Monday, January 23, 2012

Are you guilty? I am.

I had a moment of clarity a few weeks ago and it had impacted the way I plan on teaching. I realized that as I, and other teachers, work with kids in that lab there are lots of things we just expect them to know. We want the kids to type a poem with the right formatting and I would see the teachers, myself included, get so frustrated when the students did not know how to do it.  I then had to stop and think about when do we teach the kids HOW to do this?  I do assignments with MS word in the lab but when do I teach them HOW to use the program?  I did a lesson with the 4th and 5th grade students this month just going over some basic things the kids needed to know.  The next time I had them they the had to type a short document using the formatting tools we had talked about.  I was amazed at how much better the kids did.  I did the same thing with saving to the server and saving as a 97-2003 doc with positive results.

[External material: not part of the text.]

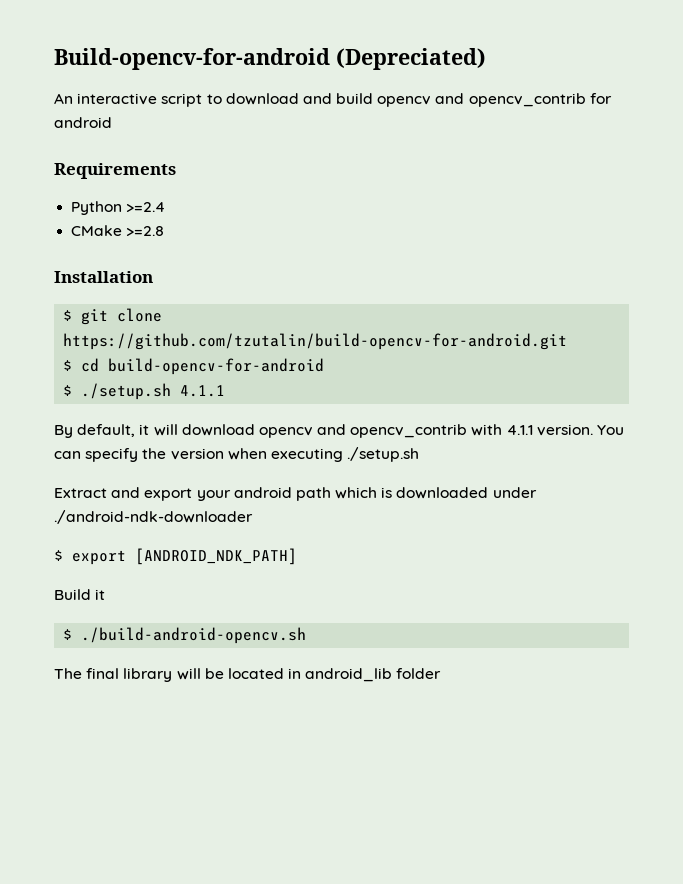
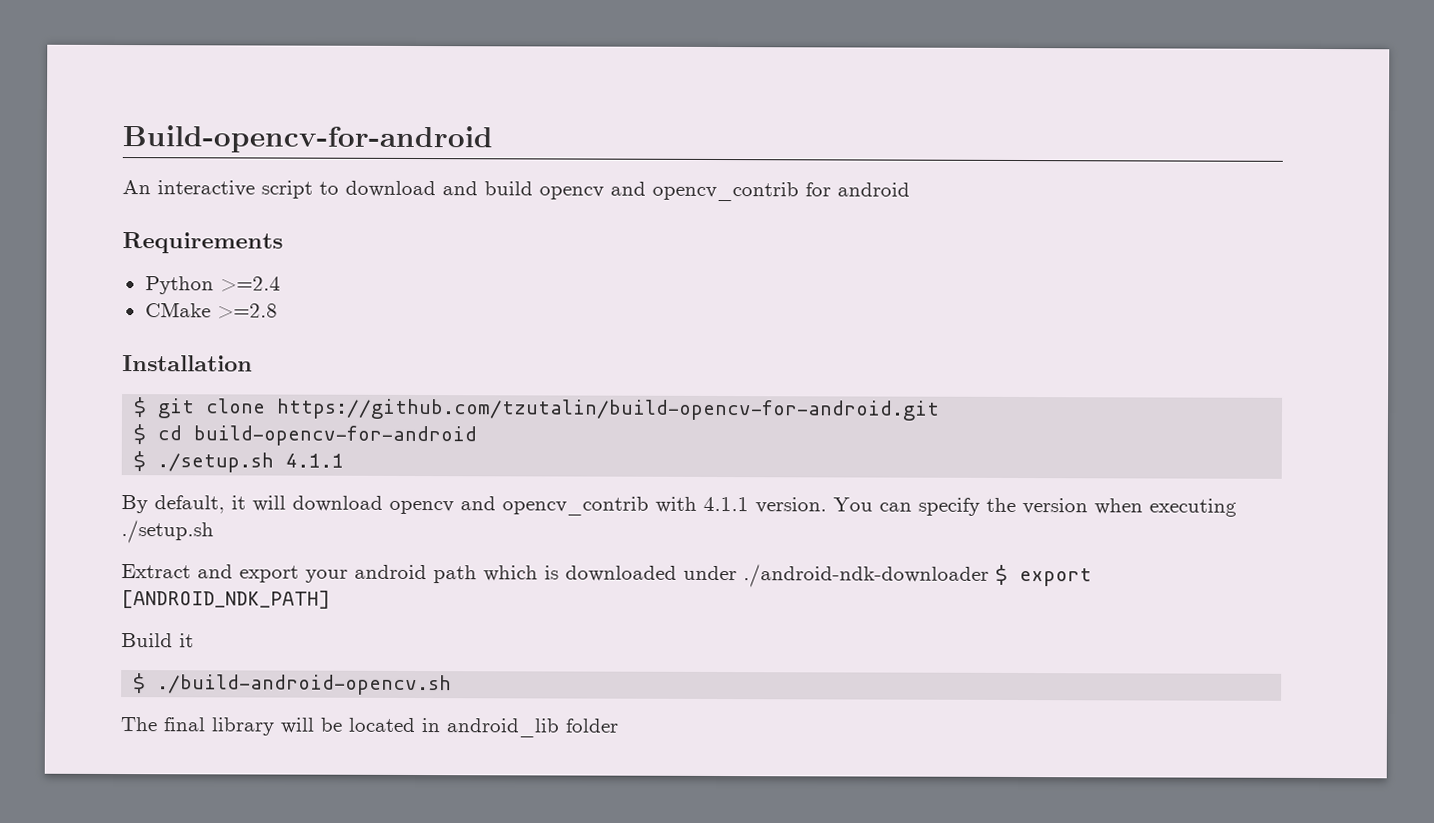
[336,48,486,70] (Depreciated) -> (493, 139) none
(253, 517) // -> (989, 576) none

I guess the point I am trying to make is we need to not be blinded by getting our students to use the technology, no matter how basic we think it is, until we teach them HOW to use it. The extra time I took to go over the things we THINK they know will pay off in long run. Now I will not have to tell 25 kids how to indent so we can spend more time on a polished finale product.

This is the same problem teachers all over the country run into when they get new technology and get no instruction on how to use it.  Without training the technol is underutilized, if utilized at all, but the teacher is still expected to be making full use of the technology provided.  This is a no win situation for everyone but it is the same situation I see us putting our students in every day.  We cannot assume what they know....we need to teach them what they need to know.

Bring on the DARE reports, famous Missourian projects, and counting books because we know HOW to use MS word!!!!

1 comment:

  1. Even the most powerful, most expensive and most up to date computers turn to paperweights in time. It not the technology that we have available to us but the manner in which we use it.